Technically, there were no *white* men anywhere near the monkey poo. Rather, they were warriors from a neighbouring (and hostile!) tribe, plus a bearer and a native guide. All quite brown, even if in the employ of a white woman :-) .
None of this would have been possible without you, so many thanks for writing the game!Delete
Yes, thank you Studio Tomahawk.Delete
I don't know any other rules as exciting as Congo.
The command system leaves the player in control, yet created tension throughout the game.
Most games are incredibly close, and event-packed with hardly a dull turn.
Best of all, after the game we remember a superb narrative with so many talking points: whether poop throwing monkeys, the tribe that collected 6 hyena skins, or epic battles where the little guys fight like David, or the big guys somehow fail to justify their fighting reputation.
My favourite miniatures game, and one I return to as frequently as possible.

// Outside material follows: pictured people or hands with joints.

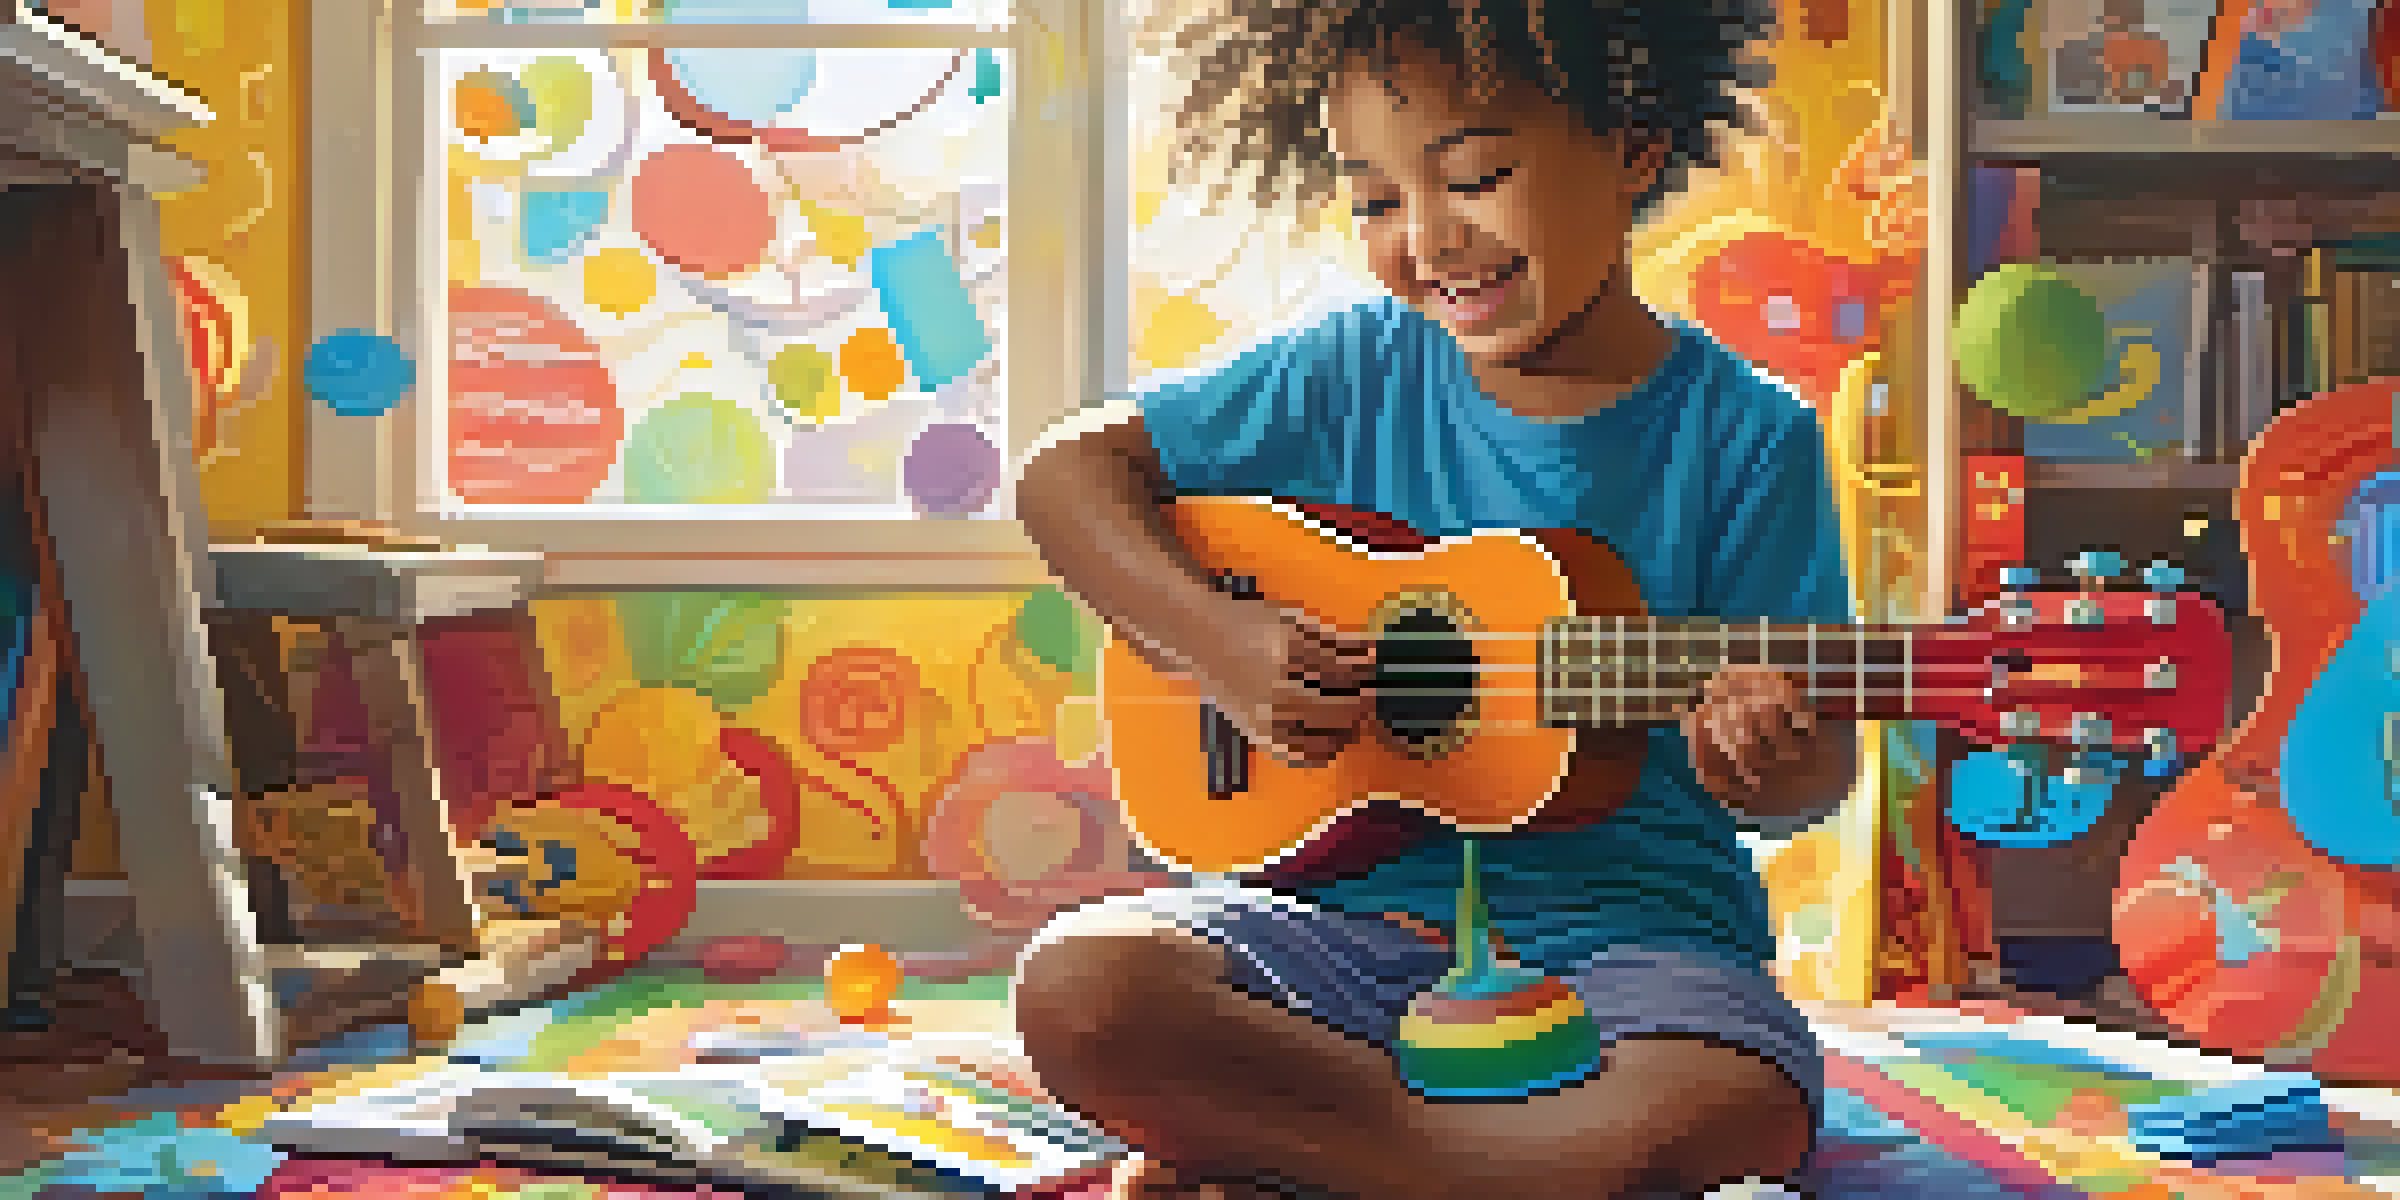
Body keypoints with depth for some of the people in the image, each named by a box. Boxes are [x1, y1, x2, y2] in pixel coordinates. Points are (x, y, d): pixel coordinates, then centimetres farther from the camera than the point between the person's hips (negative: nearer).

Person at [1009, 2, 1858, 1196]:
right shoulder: (1352, 372, 3)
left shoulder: (1746, 436, -1)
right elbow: (1067, 469, 6)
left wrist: (1773, 768, -25)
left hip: (1626, 925, 0)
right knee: (1078, 988, -26)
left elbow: (1820, 760, 0)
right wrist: (1218, 640, -11)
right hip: (1351, 902, 1)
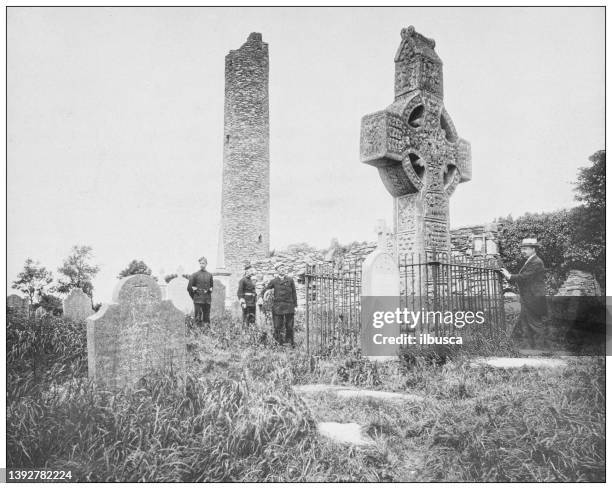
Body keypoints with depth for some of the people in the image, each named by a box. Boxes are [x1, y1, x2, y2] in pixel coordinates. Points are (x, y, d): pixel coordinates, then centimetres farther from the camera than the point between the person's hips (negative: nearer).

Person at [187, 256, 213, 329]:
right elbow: (189, 287, 0)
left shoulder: (210, 275, 9)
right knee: (198, 318, -3)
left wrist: (211, 293, 7)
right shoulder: (195, 275, -2)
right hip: (198, 299, -3)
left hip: (207, 300, 3)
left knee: (207, 317, 7)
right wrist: (193, 296, 3)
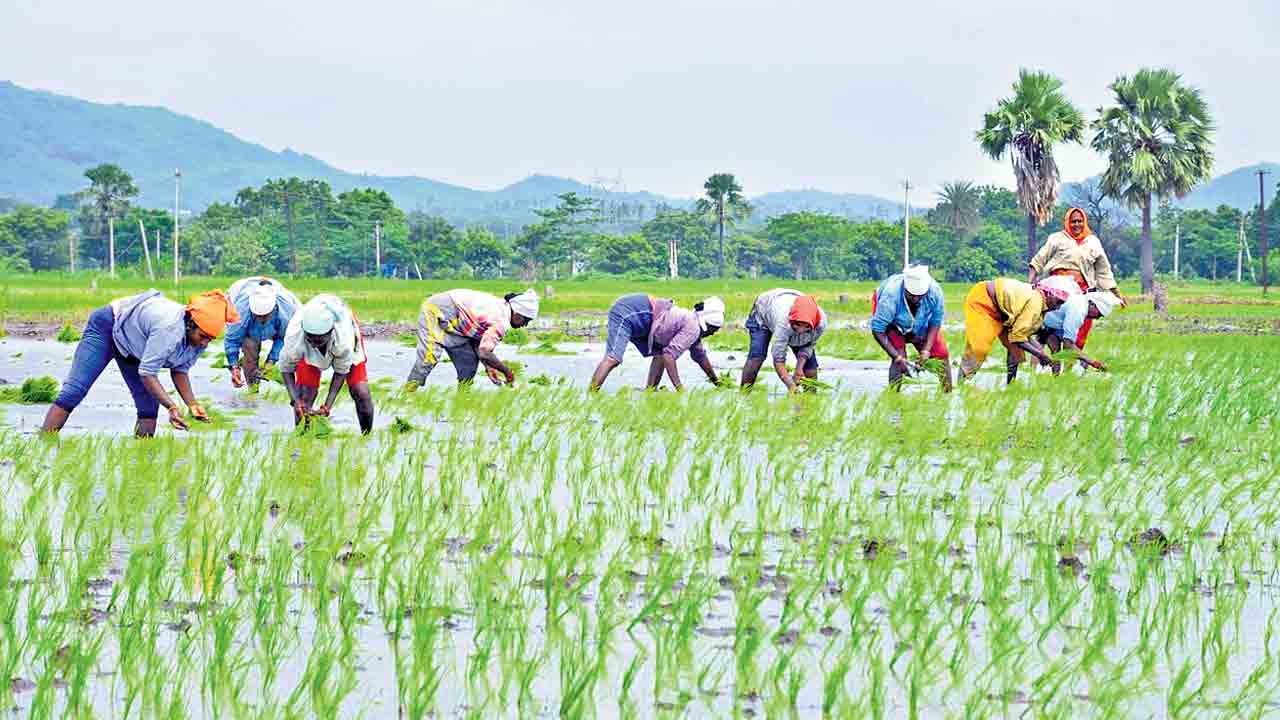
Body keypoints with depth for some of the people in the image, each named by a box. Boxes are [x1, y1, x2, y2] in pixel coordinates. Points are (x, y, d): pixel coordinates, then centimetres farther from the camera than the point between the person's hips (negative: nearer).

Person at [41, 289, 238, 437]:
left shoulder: (198, 338, -14)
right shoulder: (169, 328, -40)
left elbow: (179, 371, -2)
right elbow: (147, 373, -35)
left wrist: (192, 405, -16)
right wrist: (171, 406, -43)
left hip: (131, 345, 9)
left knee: (149, 406, -2)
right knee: (73, 392, -16)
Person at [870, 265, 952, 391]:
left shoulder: (935, 292, -33)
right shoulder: (891, 296, -42)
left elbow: (935, 322, -14)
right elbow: (877, 330, -33)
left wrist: (926, 350, -21)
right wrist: (897, 357, -35)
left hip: (920, 323, 3)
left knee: (941, 354, -2)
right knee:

Only just caught up with this write up as I'm snowed under with putting together a Lost World game for Broadside next week. But sounds like a lot of fun! Glad to see Ujuwa making up some ground from previous adventures (since I play Ujuwa in our campaign I may be a little biased)!ReplyDelete
Thanks, Lee. It was quite a surprise ending, wasn't it? Just goes to show that you should never give up :-) .Delete
Another unusual game, with plenty f up s and downs - it must have been a real rollercoaster of emotions with the players.ReplyDelete
I can;thelp thinking that these games must be hrd to balance but all the scenarios so far have seemed 'winable', by either column.
Vey enjoyable scenario.
Once all 3 parts of the black statue were held by a single unit, it suddenly became *very* valuable to anyone who could win a melee against them. So, yes - there was a certain amount of emotional investment in that one little corner of the board :-) .
I'm extremely tempted once we finish this campaign to re-run it, possibly switching sides or maybe going for different forces (Zanzibaris vs African Kingdom?). I suspect that there's enough flexibility to make this work without being too repetitive.